- **Check your understanding**
1 > Answer these questions using the interview below.
(a) What did the magazine publish in every issue?
(b) Who was one of the speaker's teachers in Florida?
(c) Whose journal entries does the last quarter of the book mimic?
2 > List every title of a book or magazine issue named in the interview below.

- **Given text**
----

Yeah, that was what also made it possible for us to do things like, we published a short story in every issue, and I was the one editing those pieces and soliciting them. That was really fun. Doing stuff that was more rambly and narrative, sometimes it worked and sometimes it didn’t really, but we felt more free to play around.

It’s good writing! I mean, I’m vegetarian, but I still read the Chicken issue cover to cover. But to go back to your book. A lot of it is about memory. Ruth’s father is losing his while she’s trying to keep track of everything that happens in the course of the year. I love that her journal starts with these detailed, narrative entries and towards the end it gets fragmented, which is so realistic about how journals are kept. Starting ambitiously and then giving up. How did the diary format affect the story?

I wish I had a really smart reason why I chose this format, but I think it was really just that it felt possible to me. I never really thought I could write a novel. I was writing all these short stories when I was in my MFA program because I felt a novel was way too daunting. But then I started to read these pretty short books, often by women, that were really fragmented and really piecey. Like Play it as it Lays, or, one of my teachers in Florida was Mary Robison, who writes a lot of these really short stories but also has this novel called Why Did I Ever, which is one of my favourites. She basically wrote it on these index cards in the middle of the night because her home life was so crazy. She only had those moments to steal away and jot down these sentences on note cards and then she eventually pieced it all together into this novel.

I was reading all these books and they really had this impact on me, and I realized, “Oh, I could write a novel.” A novel is just a big thing made up of smaller pieces. I can write paragraphs and I can write little sections. If I can just write those little pieces, maybe I can write a novel. That is sort of where that came about. I think I tried doing even a non-diary format, where it was just these little fragments throughout the book, and then I felt a some point, oh, this needs the structure of a year and it needs these markers to help guide people along. But the format was really because it felt like a possible thing for me to do. To just write out one paragraph at a time and see how that went.

In terms of like, the way the format kind of changes near the end, I think…I wish I had a better answer for that too! It was really just a lot of experimentation. I realized at some point I wanted Ruth to be recording things for her dad and to have those roles kind of reversed. The last quarter of the book mimics his journal entries. I felt it was the right rhythm and pace. But it was really just so much trial and error and reading it over and over again. I don’t have a better reason, like, “Oh, I outlined it like this, and then there’s this scene at this exact moment…”

You don’t have to apologize for making instinctive choices! I’m always curious about how things are made, but sometimes it’s really just, “It felt right.”

That’s one of the joys too. Going back to the earlier question of what is different about writing about food versus fiction, they’re both puzzles and you have to figure out what works best with each piece, but with non-fiction you know you’re working with the pieces that you have. With fiction you can sometimes be surprised by what your subconscious brain just kind of spits out, which is fun. You’re still limited by what you know and what you can do, but at the same time there’s almost more surprise in it. You can surprise yourself with some insight or a sentence that brings that all the things together. That’s what I love about it.

What books did you gravitate towards growing up?

----

- **Dataset records**
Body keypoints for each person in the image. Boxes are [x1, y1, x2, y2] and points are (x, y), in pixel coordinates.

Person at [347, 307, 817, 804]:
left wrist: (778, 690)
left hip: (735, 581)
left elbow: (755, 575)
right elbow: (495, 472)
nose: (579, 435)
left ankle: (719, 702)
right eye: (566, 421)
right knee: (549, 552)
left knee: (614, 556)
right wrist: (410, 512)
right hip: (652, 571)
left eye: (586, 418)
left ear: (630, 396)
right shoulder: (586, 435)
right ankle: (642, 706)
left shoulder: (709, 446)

----

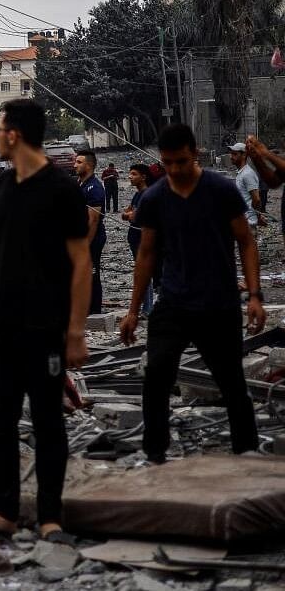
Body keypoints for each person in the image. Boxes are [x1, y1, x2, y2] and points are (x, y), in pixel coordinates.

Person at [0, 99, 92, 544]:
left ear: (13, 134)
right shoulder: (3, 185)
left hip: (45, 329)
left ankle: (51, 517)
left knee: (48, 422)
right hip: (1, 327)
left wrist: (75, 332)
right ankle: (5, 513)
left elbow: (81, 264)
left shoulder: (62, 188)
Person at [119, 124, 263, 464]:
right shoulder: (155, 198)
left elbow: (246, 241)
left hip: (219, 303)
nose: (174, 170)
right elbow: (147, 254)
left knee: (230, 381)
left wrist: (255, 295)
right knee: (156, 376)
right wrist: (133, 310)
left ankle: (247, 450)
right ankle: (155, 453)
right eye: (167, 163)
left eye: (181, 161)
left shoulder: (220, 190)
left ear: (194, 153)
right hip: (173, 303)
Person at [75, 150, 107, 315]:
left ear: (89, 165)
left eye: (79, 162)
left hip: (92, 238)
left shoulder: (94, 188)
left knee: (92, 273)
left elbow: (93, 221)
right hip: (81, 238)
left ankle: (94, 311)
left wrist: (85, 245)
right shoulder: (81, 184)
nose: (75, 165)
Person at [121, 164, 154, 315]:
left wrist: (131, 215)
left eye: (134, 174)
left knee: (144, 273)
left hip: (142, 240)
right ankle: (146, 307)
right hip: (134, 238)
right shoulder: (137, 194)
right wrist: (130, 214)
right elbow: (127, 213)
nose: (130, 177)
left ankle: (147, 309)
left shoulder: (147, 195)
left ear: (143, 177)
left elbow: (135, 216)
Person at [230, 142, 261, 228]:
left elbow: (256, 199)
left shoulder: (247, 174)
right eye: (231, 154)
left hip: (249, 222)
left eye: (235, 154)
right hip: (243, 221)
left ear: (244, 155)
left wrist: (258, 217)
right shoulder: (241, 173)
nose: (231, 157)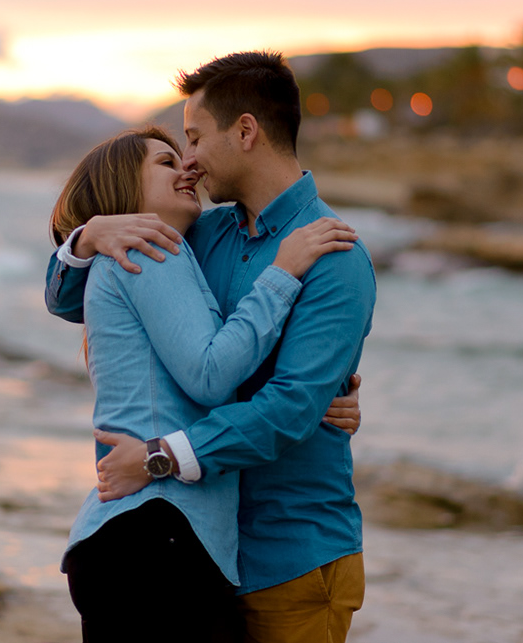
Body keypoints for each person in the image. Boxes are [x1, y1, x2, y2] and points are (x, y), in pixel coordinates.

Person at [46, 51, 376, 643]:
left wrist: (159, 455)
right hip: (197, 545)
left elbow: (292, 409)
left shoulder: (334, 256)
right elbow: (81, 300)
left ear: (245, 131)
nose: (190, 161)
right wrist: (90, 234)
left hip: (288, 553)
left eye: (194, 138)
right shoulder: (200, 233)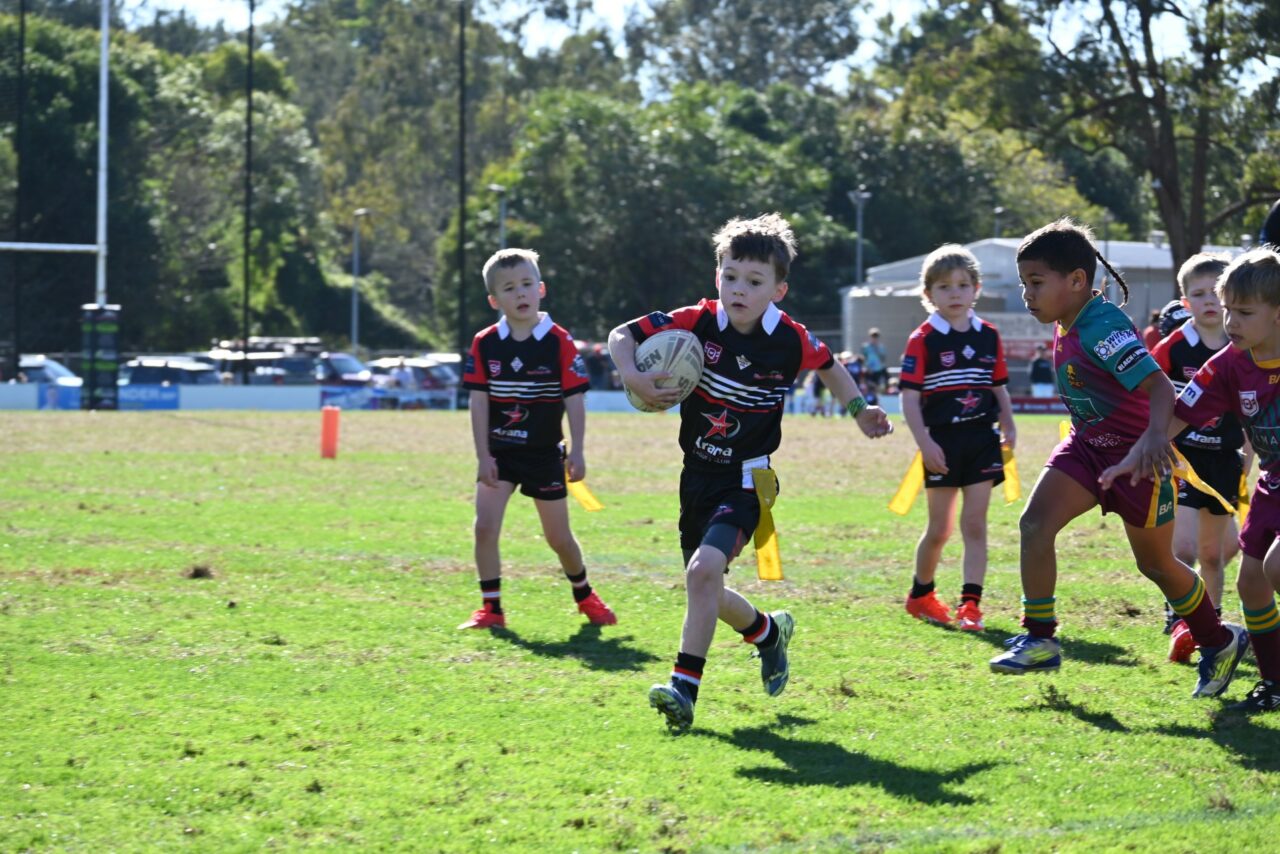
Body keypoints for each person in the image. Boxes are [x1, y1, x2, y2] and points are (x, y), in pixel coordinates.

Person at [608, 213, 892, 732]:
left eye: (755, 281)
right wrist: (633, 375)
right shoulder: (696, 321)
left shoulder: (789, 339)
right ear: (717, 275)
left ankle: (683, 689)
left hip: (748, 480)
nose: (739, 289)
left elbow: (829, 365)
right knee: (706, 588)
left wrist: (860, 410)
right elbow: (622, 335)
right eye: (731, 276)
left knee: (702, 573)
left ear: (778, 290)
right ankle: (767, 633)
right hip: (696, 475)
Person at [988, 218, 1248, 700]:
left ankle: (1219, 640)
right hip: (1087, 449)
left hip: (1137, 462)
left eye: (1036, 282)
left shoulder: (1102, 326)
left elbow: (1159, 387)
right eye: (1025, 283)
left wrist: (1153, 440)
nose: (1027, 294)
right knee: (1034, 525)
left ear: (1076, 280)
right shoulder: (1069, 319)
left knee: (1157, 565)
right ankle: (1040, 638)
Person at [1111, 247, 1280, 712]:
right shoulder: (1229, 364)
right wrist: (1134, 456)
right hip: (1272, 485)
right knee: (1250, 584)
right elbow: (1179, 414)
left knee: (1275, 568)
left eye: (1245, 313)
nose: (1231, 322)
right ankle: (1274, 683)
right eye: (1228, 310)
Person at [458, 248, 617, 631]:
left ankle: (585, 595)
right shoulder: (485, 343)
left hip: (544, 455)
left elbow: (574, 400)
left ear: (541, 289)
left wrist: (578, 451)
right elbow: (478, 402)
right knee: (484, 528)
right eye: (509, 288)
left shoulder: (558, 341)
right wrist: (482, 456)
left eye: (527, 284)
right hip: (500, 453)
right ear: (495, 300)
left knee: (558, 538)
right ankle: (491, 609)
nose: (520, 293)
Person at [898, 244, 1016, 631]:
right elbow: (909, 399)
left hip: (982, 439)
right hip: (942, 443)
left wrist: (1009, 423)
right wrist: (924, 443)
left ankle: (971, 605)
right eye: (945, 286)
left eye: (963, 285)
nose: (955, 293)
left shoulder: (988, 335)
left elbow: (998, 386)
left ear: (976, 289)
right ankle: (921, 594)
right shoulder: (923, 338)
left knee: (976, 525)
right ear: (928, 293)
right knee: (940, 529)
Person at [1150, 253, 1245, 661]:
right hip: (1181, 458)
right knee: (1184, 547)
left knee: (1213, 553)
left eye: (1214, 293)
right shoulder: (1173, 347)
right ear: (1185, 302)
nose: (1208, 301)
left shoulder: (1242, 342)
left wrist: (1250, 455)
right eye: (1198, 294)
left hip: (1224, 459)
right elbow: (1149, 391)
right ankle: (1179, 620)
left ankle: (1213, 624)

----

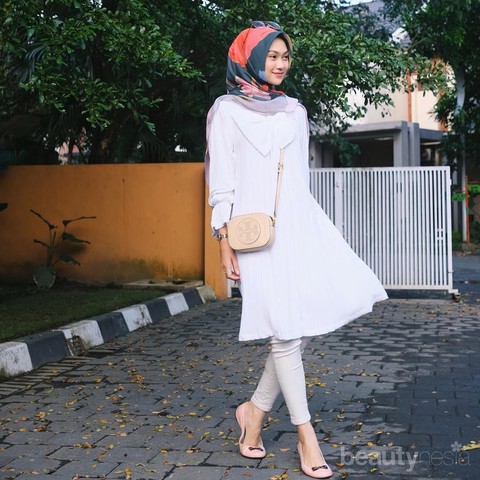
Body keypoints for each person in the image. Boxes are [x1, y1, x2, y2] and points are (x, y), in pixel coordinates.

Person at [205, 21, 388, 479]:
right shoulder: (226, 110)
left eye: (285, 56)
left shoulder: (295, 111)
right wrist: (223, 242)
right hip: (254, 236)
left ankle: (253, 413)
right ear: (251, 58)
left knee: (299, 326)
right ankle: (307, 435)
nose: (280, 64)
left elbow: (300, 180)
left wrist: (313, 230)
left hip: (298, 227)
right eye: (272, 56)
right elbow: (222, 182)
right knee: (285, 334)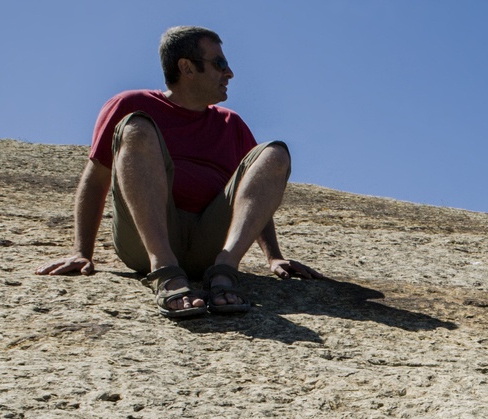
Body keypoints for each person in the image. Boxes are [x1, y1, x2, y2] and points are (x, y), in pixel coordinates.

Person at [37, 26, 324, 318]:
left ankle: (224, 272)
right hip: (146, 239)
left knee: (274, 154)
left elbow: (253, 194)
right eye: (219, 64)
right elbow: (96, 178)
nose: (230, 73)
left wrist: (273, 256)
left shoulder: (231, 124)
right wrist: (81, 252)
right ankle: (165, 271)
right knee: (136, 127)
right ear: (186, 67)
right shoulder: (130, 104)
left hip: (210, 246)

----

- **Task answers**
1 >
(a) A short story.
(b) Mary Robison.
(c) Ruth's father's.

2 >
- the Chicken issue
- Play it as it Lays
- Why Did I Ever